── PASSAGE GIVEN ──

On the left is the input image and on the right we have the result of erosion which used structuring element in the shape of a 3x3 square (this is the default value used when null is passed for element parameter in Erode invocation). The value of output pixel was decided by probing all neighboring pixels and checking for their minimal value. If a pixel was white in the input image but had at least one black pixel in its immediate surroundings, then it became black in the output image.

If erosion is used wisely, we can get rid of irrelevant white pixels. But there's a catch: the white pixel zone that marks the drone is reduced too. Don't worry: dilation is going to help us! Just like pupils in your eyes are enlarged (dilated) when it gets dark, the white pixel zones that survived erosion can get enlarged too... Again, details vary by CvInvoke.Dilate parameters but generally speaking: if pixel is black but has white neighbor, it gets white too. The more iterations are run, the more white zones are enlarged. This is an example of dilation:

On the left, we have the same input image as used in erosion example and on the right, we can see the result of single call to Dilate method (again with 3 by 3 kernel matrix). Notice how pixel obtains the maximal value of its surroundings (if any neighboring pixel is white, it becomes white too)...

Erosion followed by dilation is such a common transformation that OpenCV has methods that combine the two into one opening operation but using separate Erode and Dilate calls gives you a bit more control. Below, you can see how opening cleared the noise and enhanced white spot that marks drone position:

STEP 5: Contour Detection

Once all the above image preparation steps are done, we have a binary image which is suitable input for contour detection provided by DetectObject method:

private static void DetectObject(Mat detectionFrame, Mat displayFrame)

───

== TASK INSTRUCTIONS ==
1 – Name every image operation mentioned in the drone-tracking passage.
2 – Pick up the drone-tracking passage right after its final line and keep writing.

── STORED RECORDS ──

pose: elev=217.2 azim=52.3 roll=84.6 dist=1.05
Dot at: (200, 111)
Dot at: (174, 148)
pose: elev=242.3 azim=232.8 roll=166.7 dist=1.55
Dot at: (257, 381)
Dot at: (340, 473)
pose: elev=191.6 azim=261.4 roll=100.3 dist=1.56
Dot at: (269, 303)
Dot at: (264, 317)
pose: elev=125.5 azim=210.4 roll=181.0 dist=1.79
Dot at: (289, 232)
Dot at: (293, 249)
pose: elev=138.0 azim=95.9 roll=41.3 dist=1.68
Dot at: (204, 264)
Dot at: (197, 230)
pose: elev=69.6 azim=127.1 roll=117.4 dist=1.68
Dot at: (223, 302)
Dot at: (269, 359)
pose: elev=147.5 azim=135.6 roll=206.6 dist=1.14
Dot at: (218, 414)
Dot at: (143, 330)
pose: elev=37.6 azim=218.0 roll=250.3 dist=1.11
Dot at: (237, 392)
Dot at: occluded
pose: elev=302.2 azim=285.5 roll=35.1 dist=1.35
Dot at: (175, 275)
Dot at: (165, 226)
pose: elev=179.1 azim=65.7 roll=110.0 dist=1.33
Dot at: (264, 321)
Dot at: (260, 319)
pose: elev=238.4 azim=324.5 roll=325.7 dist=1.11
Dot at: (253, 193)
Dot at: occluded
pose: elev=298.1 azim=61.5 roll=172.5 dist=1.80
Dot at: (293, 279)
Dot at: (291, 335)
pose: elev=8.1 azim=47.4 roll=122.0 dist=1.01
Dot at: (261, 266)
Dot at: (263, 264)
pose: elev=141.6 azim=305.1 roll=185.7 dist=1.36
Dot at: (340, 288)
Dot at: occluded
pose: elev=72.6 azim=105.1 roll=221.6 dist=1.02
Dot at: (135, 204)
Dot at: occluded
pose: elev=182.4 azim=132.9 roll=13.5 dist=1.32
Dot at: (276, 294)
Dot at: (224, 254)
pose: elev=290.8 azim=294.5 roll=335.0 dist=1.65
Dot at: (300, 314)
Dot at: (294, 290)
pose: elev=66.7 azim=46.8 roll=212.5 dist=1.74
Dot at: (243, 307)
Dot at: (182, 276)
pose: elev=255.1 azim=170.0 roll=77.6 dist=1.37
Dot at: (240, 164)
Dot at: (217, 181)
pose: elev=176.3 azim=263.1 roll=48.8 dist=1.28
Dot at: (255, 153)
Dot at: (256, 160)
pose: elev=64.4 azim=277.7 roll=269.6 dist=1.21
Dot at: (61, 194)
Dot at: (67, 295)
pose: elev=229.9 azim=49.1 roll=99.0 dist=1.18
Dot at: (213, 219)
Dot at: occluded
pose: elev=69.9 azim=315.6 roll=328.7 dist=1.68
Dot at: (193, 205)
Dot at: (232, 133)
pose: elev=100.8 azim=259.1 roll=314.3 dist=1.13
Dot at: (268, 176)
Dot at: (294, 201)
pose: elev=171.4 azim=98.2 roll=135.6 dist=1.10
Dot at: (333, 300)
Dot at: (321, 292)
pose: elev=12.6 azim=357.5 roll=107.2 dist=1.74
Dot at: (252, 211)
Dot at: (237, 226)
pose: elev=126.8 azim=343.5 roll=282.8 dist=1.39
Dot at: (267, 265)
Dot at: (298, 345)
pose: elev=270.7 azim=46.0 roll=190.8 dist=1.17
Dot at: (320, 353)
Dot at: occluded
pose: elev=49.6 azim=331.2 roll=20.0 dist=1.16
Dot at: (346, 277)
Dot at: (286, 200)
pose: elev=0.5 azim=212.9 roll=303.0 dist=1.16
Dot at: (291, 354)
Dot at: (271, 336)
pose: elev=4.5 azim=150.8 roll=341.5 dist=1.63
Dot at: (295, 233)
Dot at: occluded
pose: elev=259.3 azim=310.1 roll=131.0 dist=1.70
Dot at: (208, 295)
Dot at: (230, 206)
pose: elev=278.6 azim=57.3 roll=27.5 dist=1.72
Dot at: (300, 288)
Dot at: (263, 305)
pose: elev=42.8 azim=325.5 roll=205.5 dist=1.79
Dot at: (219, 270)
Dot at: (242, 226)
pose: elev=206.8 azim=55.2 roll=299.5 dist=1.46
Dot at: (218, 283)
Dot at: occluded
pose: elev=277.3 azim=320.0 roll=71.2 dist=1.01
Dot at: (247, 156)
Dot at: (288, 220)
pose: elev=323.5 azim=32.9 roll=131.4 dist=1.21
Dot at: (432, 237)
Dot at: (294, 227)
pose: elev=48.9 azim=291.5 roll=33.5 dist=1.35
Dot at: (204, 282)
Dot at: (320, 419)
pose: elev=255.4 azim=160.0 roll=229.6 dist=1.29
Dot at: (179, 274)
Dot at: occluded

───

== THE RESPONSES ==
1 – Erosion, dilation, opening, contour detection

2 –
{
    using (VectorOfVectorOfPoint contours = new VectorOfVectorOfPoint())
    {
        // Build list of contours
        CvInvoke.FindContours(detectionFrame, contours, null, 
                              RetrType.List, ChainApproxMethod.ChainApproxSimple);

        // Selecting largest contour
        if (contours.Size > 0)
        {
            double maxArea = 0;
            int chosen = 0;
            for (int i = 0; i < contours.Size; i++)
            {
                VectorOfPoint contour = contours[i];

                double area = CvInvoke.ContourArea(contour);
                if (area > maxArea)
                {
                    maxArea = area;
                    chosen = i;
                }
            }

            // Draw on a frame
            MarkDetectedObject(displayFrame, contours[chosen], maxArea);
        }
    }
}

The method takes binary difference image (detectionFrame) on which contours will be detected and another Mat instance (displayFrame) on which detected object will be marked (it's a copy of unprocessed frame)...

CvInvoke.FindContours takes the image and runs contour detection algorithm to find boundaries between black (zero) and white (non-zero) pixels on 8-bit single channel image - our Mat instance with the result of AbsDiff->CvtColor->Threshold->Erode->Dilate suites it just fine!

A contour is a VectorOfPoint, because image might have many contours, we keep them inside VectorOfVectorOfPoint. In case many contours get detected, we want to pick the largest of them. This is easy thanks to a CvInvoke.ContourArea method...

Read the docs about contour hierarchy and approximation methods if you are curious about RetrType.List, ChainApproxMethod.ChainApproxSimple enum values seen in CvInvoke.FindContours call. This is a good read too...

STEP 6: Drawing and Writing on a Frame

Once we've found the drone (that is we have a contour that marks its position), it would be good to present this information to the user. This is done by MarkDetectedObject method:

private static void MarkDetectedObject(Mat frame, VectorOfPoint contour, double area)
{
    // Getting minimal rectangle which contains the contour
    Rectangle box = CvInvoke.BoundingRectangle(contour);

    // Drawing contour and box around it
    CvInvoke.Polylines(frame, contour, true, drawingColor);
    CvInvoke.Rectangle(frame, box, drawingColor);

    // Write information next to marked object
    Point center = new Point(box.X + box.Width / 2, box.Y + box.Height / 2);

    var info = new string[] {
        $"Area: {area}",
        $"Position: {center.X}, {center.Y}"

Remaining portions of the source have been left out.